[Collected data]
++++

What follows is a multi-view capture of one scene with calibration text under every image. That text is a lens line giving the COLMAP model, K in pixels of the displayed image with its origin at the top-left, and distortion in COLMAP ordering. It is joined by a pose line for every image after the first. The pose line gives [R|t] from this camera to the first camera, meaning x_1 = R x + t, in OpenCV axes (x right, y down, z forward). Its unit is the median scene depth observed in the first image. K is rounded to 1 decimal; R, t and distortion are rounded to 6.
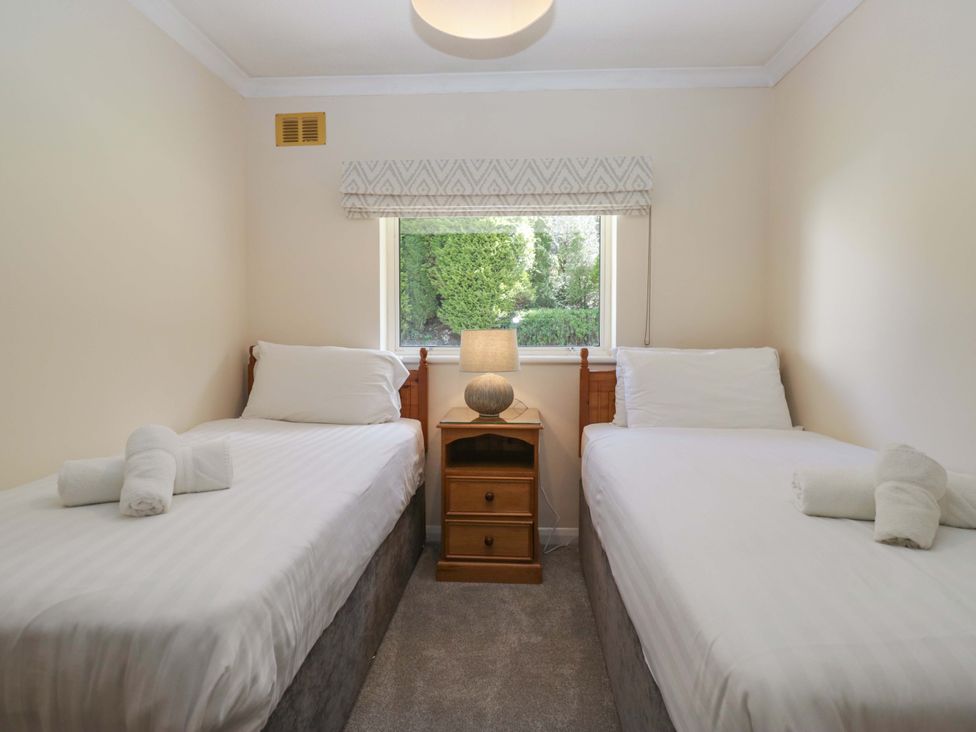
lens RADIAL K [[523.3, 0, 517.6], [0, 523.3, 353.4], [0, 0, 1]] dist [-0.003434, -0.013660]
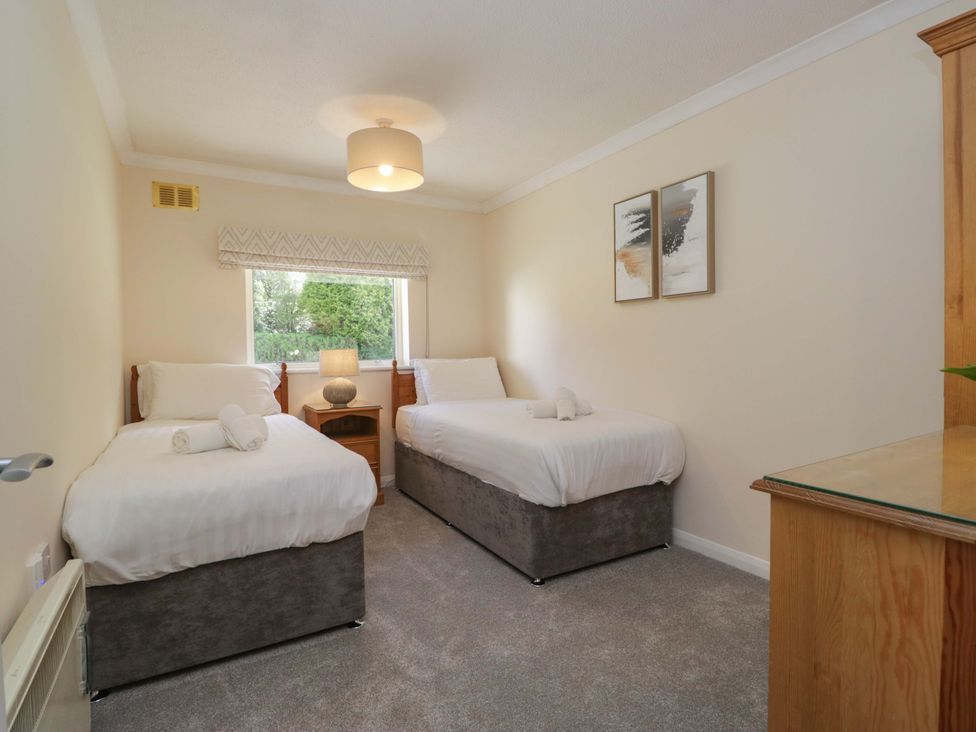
lens RADIAL K [[501.8, 0, 502.7], [0, 501.8, 355.8], [0, 0, 1]] dist [-0.000899, -0.011256]
pose [[0.826469, -0.019139, 0.562657, -0.465453], [0.040581, 0.998847, -0.025631, 0.029640], [-0.561518, 0.044017, 0.826293, -0.469554]]
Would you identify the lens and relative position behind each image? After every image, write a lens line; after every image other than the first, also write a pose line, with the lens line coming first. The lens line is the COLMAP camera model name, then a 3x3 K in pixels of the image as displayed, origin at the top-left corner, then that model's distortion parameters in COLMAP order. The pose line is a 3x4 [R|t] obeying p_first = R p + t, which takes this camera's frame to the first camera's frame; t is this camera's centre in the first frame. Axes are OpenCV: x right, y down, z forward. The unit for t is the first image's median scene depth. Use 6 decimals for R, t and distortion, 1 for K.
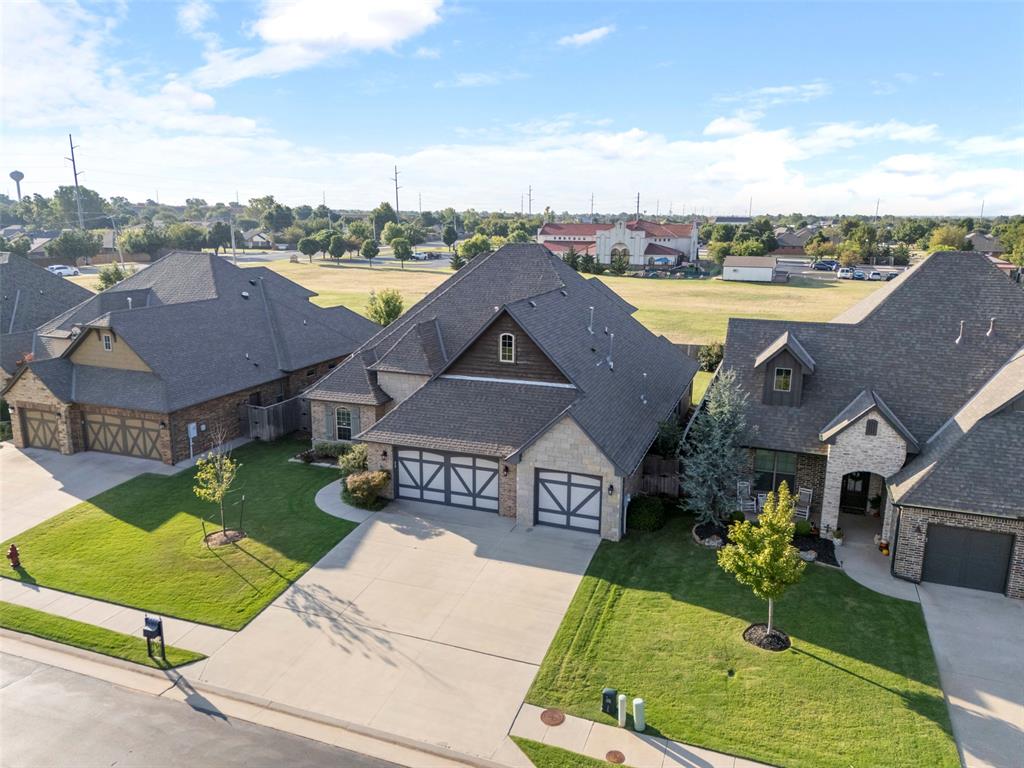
lens RADIAL K [[749.9, 0, 512.0], [0, 749.9, 384.0], [0, 0, 1]] dist [0.073512, -0.063684]
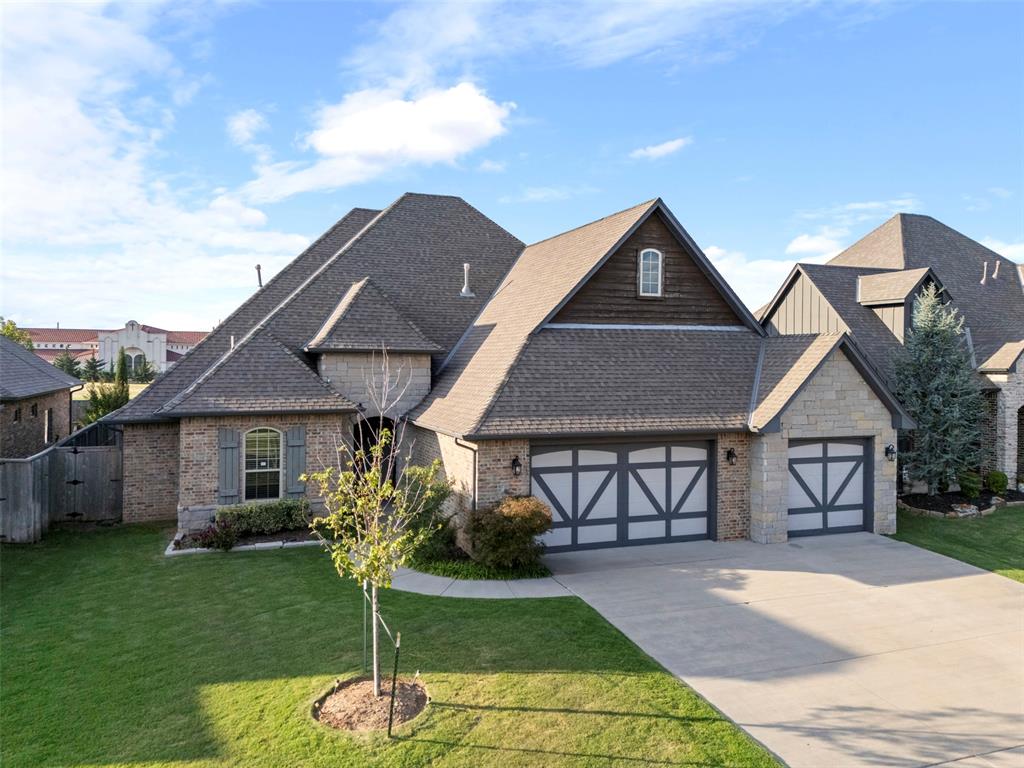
lens RADIAL K [[753.2, 0, 510.0], [0, 753.2, 382.5], [0, 0, 1]] dist [0.059728, -0.041473]
pose [[0.752606, -0.021532, 0.658119, -0.509623], [0.144492, 0.980506, -0.133157, 0.107840], [-0.642422, 0.195307, 0.741046, 0.631415]]
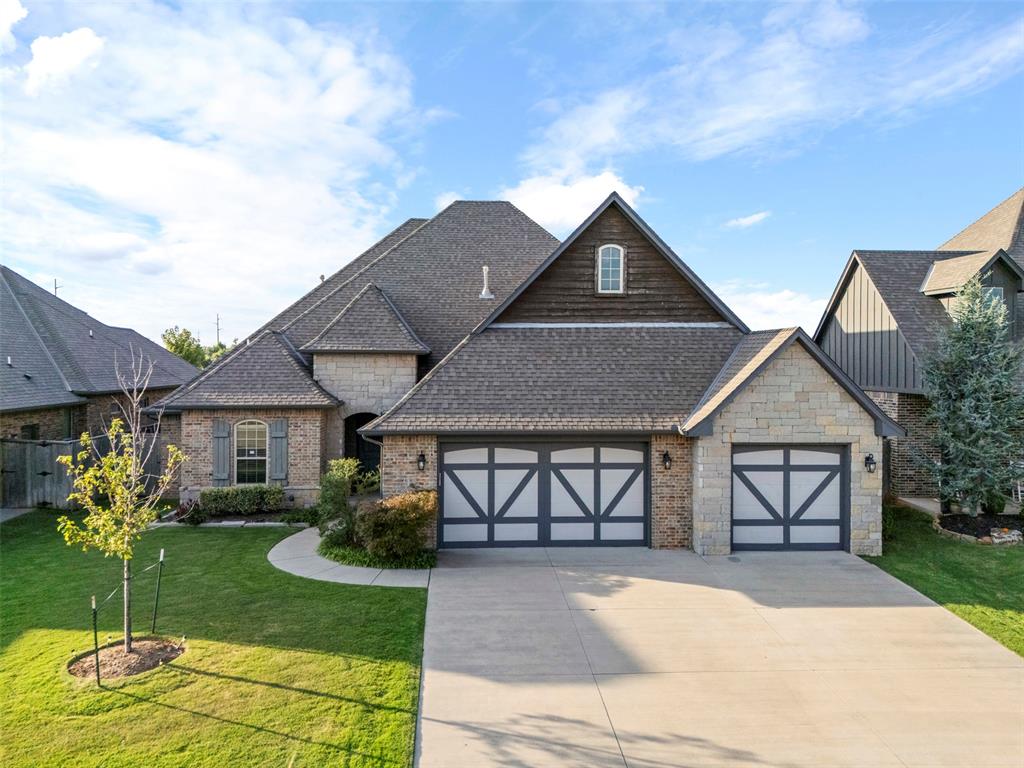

++++

PROBLEM DESCRIPTION —
Reproduce all of the material above word for word, leaving the pictures out of your answer.

RESPONSE BELOW —
What follows is a multi-view capture of one scene with calibration text under every image. That text is a lens line giving the COLMAP model, K in pixels of the displayed image with its origin at the top-left, and distortion in COLMAP ordering. It is joined by a pose line for every image after the first. The pose line gives [R|t] from this camera to the first camera, meaning x_1 = R x + t, in OpenCV axes (x right, y down, z forward). Its unit is the median scene depth observed in the first image. K is rounded to 1 decimal; R, t and distortion are rounded to 6.
lens RADIAL K [[523.3, 0, 517.6], [0, 523.3, 353.4], [0, 0, 1]] dist [-0.003434, -0.013660]
lens RADIAL K [[501.8, 0, 502.7], [0, 501.8, 355.8], [0, 0, 1]] dist [-0.000899, -0.011256]
pose [[0.826469, -0.019139, 0.562657, -0.465453], [0.040581, 0.998847, -0.025631, 0.029640], [-0.561518, 0.044017, 0.826293, -0.469554]]
Would you identify the lens and relative position behind each image? After every image, write a lens line; after every image other than the first, also write a pose line, with the lens line coming first. The lens line is the COLMAP camera model name, then a 3x3 K in pixels of the image as displayed, origin at the top-left corner, then that model's distortion parameters in COLMAP order. The pose line is a 3x4 [R|t] obeying p_first = R p + t, which takes this camera's frame to the first camera's frame; t is this camera's centre in the first frame. Axes are OpenCV: x right, y down, z forward. The unit for t is the first image's median scene depth. Use 6 decimals for R, t and distortion, 1 for K.
lens RADIAL K [[749.9, 0, 512.0], [0, 749.9, 384.0], [0, 0, 1]] dist [0.073512, -0.063684]
lens RADIAL K [[753.2, 0, 510.0], [0, 753.2, 382.5], [0, 0, 1]] dist [0.059728, -0.041473]
pose [[0.752606, -0.021532, 0.658119, -0.509623], [0.144492, 0.980506, -0.133157, 0.107840], [-0.642422, 0.195307, 0.741046, 0.631415]]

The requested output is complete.